Pitt aims to preserve the Cathedral of Learning
By Bill Zlatos
TRIBUNE-REVIEW
Monday, May 28, 2007
Pitt is “redding up” the Cathedral of Learning.
Workers from Forest Hills-based Cost Co. are hosing down the University of Pittsburgh icon to remove 70 years of soot.
“We feel better when we’re redd up,” said Albert J. Novak, Jr., vice chancellor for institutional advancement.
Since 2000, Cost and Pitt have experimented with everything from baking soda to chemicals to remove the grime. They settled on a mixture of water and recycled glass, an abrasive as fine as powdered sugar, because it is the least harmful to the workers, lawn and plants and does not react with the iron in the building’s Indiana limestone.
Forty-two Cost employees have been working on the project since March. Some use pressure washers to blast the 42-story building at 70 pounds of pressure per square inch.
Others replace broken or cracked stone and repoint the missing or loose mortar. About 40 percent of the building has been cleaned.
The idea is not just to give the building a bath, but to restore it.
“It’s really to save the building for another 100 years,” university architect Park L. Rankin said.
The project will cost $4.8 million. The university plans to pay for the restoration with donations or its own money. Anyone who gives at least $1,000 will become a member of the Cathedral Preservation Society.
“We’re coming at it from a legacy perspective — preserving the cathedral for future generations,” Novak said.
When university officials first considered scrubbing the building, some preservationists objected, contending the soot was part of the city’s industrial heritage.
Historical or not, the soot was harming the stone, Rankin said.
“It doesn’t allow the stone to breathe. It clogs the pores.”
In deference to the preservationists, the university is leaving a 3- by 2-foot section of stone black, behind the Fifth Avenue entrance.
Besides hurting the stone, the soot hid beautiful details, such as the cast aluminum window spandrels with molded medallions made by Alcoa.
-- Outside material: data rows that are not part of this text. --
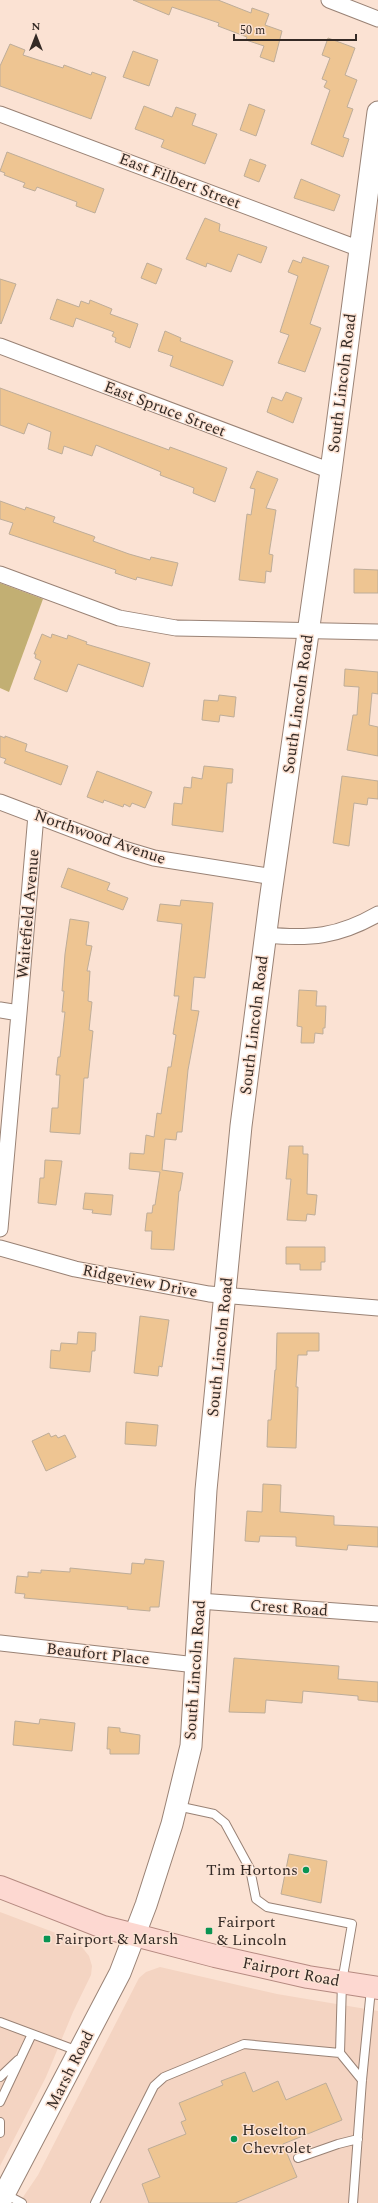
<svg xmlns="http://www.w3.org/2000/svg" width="378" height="2203" font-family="Spectral,serif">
  <rect width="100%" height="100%" fill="#fbe2d3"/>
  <path fill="#f4d4c2" d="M0,1912L77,1941L89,1956L92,1966L91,1975L73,2012L46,2077L0,2166Z
    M160,1967L277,1994L378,2011V2203H19L38,2175L139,1978L146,1972Z"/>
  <path fill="#c2af73" d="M0,583L43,599L9,692L0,688Z"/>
  <path fill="#eec592" stroke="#bead99" d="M133,0H218L251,13L252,8L269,14L265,25L282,31L274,62L260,57L264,46L246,40L247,37L218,26L219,23L172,7L169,15Z
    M328,38L355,48L345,75L357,80L347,107L353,109L343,137L349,139L343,157L311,144L330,90L324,87L327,81L322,79L330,58L322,55Z
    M10,44L25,50L23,55L63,68L64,65L91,75L92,72L106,77L91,119L0,86V66Z
    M133,51L158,60L149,86L123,77Z
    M249,104L265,110L256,136L240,130Z
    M144,106L172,117L176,107L196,114L192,125L217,134L205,164L161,147L164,140L135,129Z
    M7,152L104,189L95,213L76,206L77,202L37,187L35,191L23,187L25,183L4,175L5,173L0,171Z
    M250,159L266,165L259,182L244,176Z
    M301,179L340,195L334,211L294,198Z
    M205,218L220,224L219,231L267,247L261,263L238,254L231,272L207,263L206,267L186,259Z
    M303,257L329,266L310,324L321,328L305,372L278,363L289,335L280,332L298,276L288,272L293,260L301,263Z
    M147,263L162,269L156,284L141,278Z
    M0,279L16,284L1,324L0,323Z
    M57,299L79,307L81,301L89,304L90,300L112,309L110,314L138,324L130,348L115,342L116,338L112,336L114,332L76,318L73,327L50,319Z
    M165,331L181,338L180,341L233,361L223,386L170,366L173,356L158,351Z
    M0,388L169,450L170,447L227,468L215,502L193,493L194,488L160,475L161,472L96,445L92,456L64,446L62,454L48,449L51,432L28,423L24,434L0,425Z
    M286,392L302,398L293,423L267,412L272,397L282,401Z
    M257,471L278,479L266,508L276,510L269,554L273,555L271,572L266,571L265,583L239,580L247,514L251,515L255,489L250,488Z
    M0,501L25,510L26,507L55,517L53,522L93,536L95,537L93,541L129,554L150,560L151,557L178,563L172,586L137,577L136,580L115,573L116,570L9,534L13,523L0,519Z
    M354,569L378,570V593H354Z
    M42,634L51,638L52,634L67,639L68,635L87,642L86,644L150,663L143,687L78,664L67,692L34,679L41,661L35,658L36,654H34Z
    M345,669L378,672V694L372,693L369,725L378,727V756L347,750L353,715H357L359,687L344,686Z
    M219,695L236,697L234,717L220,715L219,722L202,720L204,700L218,701Z
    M0,736L5,738V736L27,744L25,751L68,766L61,785L4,763L6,759L0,757Z
    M204,766L233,769L232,783H227L223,832L172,825L174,803L182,804L184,787L191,788L192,777L202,779Z
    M97,771L152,792L145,808L132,803L130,807L124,804L123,807L104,800L103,803L87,797Z
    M342,776L378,781V799L368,798L367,805L354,803L349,846L333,843Z
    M68,868L110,883L107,890L128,898L123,910L61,887Z
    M181,900L213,903L205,978L194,977L191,1010L199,1011L188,1070L182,1132H177L176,1140L165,1139L162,1170L183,1173L180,1191H179L174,1250L151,1249L152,1231H145L147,1213H152L153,1205H155L160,1172L129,1169L130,1153L144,1154L146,1135L154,1137L157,1113L161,1114L168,1067H171L176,1035L173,1034L179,996H174L182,924L157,921L160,904L180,906Z
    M70,919L89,922L86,945L92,946L87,971H90L88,1001L92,1002L89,1030L93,1031L88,1078H84L80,1134L50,1132L52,1108H58L60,1075H56L58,1057H60L65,1012H62L64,991H62L65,954Z
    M299,990L317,991L316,1006H326L325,1028H323V1034L315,1033L314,1043H301L302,1027L297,1026Z
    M289,1146H303V1154H308L307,1194L317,1195L315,1215L307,1214L306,1221L287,1220L291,1179H286Z
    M45,1160L62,1161L56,1205L38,1203L40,1178H44Z
    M85,1193L113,1195L111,1215L92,1213L93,1210L83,1209Z
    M286,1247H325V1262H321V1270H300V1264H286Z
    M140,1316L169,1320L162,1367L159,1366L158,1376L134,1373Z
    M78,1332L96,1333L95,1351H92L90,1372L50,1368L51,1350L60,1351L61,1343L77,1344Z
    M277,1333H319V1351H307V1355H298L296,1387H298L296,1448L267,1447L268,1420H271L275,1370H276Z
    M126,1422L158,1425L156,1446L125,1444Z
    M49,1433L51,1437L56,1435L58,1438L65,1435L76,1457L46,1471L32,1441Z
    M263,1484L281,1485L280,1512L334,1516V1525L378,1527V1547L348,1545L347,1550L296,1546V1537L260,1536L259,1542L245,1541L247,1511L262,1512Z
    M145,1559L164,1561L159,1607H150V1611L127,1609L128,1607L24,1598L25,1594L15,1593L17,1576L28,1577V1572L41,1573V1570L70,1572V1568L131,1574L132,1563L144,1564Z
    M234,1658L339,1666L338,1679L378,1682V1702L358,1700V1696L303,1691L302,1703L266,1700L265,1713L229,1712Z
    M40,1719L75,1723L72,1751L13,1745L15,1721L39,1724Z
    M108,1727L120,1728V1732L140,1735L139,1754H110V1749H107Z
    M289,1854L327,1861L321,1903L281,1894Z
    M245,2072L253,2092L278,2081L286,2100L326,2083L342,2120L283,2144L297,2177L235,2203H149L142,2184L160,2177L148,2149L186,2134L181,2122L186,2120L179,2103L223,2085L221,2081Z"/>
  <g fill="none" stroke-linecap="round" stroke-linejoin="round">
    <g stroke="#998275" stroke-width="10">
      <path id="lane" d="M177,1806L214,1814L225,1823L250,1869L256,1899L267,1907L352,1924L342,1982L340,2053L362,2080
        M0,2022L78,2051
        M0,2077L18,2060
        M0,2102L32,2034
        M0,2122V2133
        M298,2158L338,2144L358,2139
        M5,2194L22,2203
        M95,2203L154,2086L164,2077L244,2044L340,2053
        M353,2203L362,2080L371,1989"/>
    </g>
    <g stroke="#998275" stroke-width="17">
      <path id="street" d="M329,0L378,19
        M0,114L360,249
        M0,346L331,471
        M0,574L119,618L176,628L378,632
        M0,802L124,849L154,858L274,877
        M266,935C310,939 338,937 378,914
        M0,1010L19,1013L0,1229
        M19,1013L36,815
        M0,1248L75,1269L209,1294L378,1308
        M199,1601L378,1614
        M0,1643L196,1665"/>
    </g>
    <g stroke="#998275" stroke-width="23">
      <path id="secondary" d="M0,2202L120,1973L146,1905L172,1824L191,1746L206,1490L241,1126L270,901L331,471L378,112"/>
    </g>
    <g stroke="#b58a81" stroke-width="24">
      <path id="primary" d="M0,1887L103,1927L135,1935L215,1956L308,1977L378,1988"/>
    </g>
    <use href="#lane" stroke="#fff" stroke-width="8"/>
    <use href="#street" stroke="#fff" stroke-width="15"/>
    <use href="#secondary" stroke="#fff" stroke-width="21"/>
    <use href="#primary" stroke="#fdd8d1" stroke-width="22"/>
  </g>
  <g fill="#099453" stroke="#fbe2d3" stroke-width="1.5">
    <circle cx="306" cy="1870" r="4"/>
    <rect x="205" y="1927" width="8" height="8" rx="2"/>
    <rect x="43" y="1935" width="8" height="8" rx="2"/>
    <circle cx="234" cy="2139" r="4"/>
  </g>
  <g text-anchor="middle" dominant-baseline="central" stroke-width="3" stroke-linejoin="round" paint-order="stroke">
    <g font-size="16" fill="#342a25" stroke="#fbe2d3">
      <text transform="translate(180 181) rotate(21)">East Filbert Street</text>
      <text transform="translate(342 383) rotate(-83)">South Lincoln Road</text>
      <text transform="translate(165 409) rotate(21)">East Spruce Street</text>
      <text transform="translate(298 704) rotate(-82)">South Lincoln Road</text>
      <text transform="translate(100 837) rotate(19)">Northwood Avenue</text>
      <text transform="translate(28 914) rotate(-85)">Waitefield Avenue</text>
      <text transform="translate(254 1025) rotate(-83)">South Lincoln Road</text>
      <text transform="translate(140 1281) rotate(11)">Ridgeview Drive</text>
      <text transform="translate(220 1347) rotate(-84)">South Lincoln Road</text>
      <text transform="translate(289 1608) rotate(4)">Crest Road</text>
      <text transform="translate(98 1654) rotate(6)">Beaufort Place</text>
      <text transform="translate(195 1670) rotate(-86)">South Lincoln Road</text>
      <text transform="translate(291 1972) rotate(11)">Fairport Road</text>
      <text transform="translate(70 2070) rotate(-63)">Marsh Road</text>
    </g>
    <g font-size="16" fill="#342a25" stroke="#fbe2d3" text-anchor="start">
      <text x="298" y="1870" text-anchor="end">Tim Hortons</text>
      <text x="217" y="1922">Fairport<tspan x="217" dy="18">&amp; Lincoln</tspan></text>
      <text x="55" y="1939">Fairport &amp; Marsh</text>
      <text x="242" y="2130">Hoselton<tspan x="242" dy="18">Chevrolet</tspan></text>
    </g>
  </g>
  <g transform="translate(36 36)" stroke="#fbe2d3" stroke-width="3" paint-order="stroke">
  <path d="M0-3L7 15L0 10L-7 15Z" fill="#342a25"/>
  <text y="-6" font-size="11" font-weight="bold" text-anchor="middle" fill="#342a25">N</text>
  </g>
  <path d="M234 34v6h122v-6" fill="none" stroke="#342a25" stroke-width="2"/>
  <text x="240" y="34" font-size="12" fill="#342a25" stroke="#fbe2d3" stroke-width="3" paint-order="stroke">50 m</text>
</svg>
The grime hid damage, such as fallen ornamental spires that will be replaced.
Work on the restoration is expected to be finished Sept. 28.
Cost’s crews normally work from the top down, but are working from the bottom up on this project. That’s because they don’t want to tangle with the peregrine falcons and their chicks roosting on the 39th floor.
“If the falcons see us, they’ll try to do damage to the workmen,” company owner Corky Cost said.
The young falcons are expected to leave June 21, and the crews will be able to clean above the 25th floor.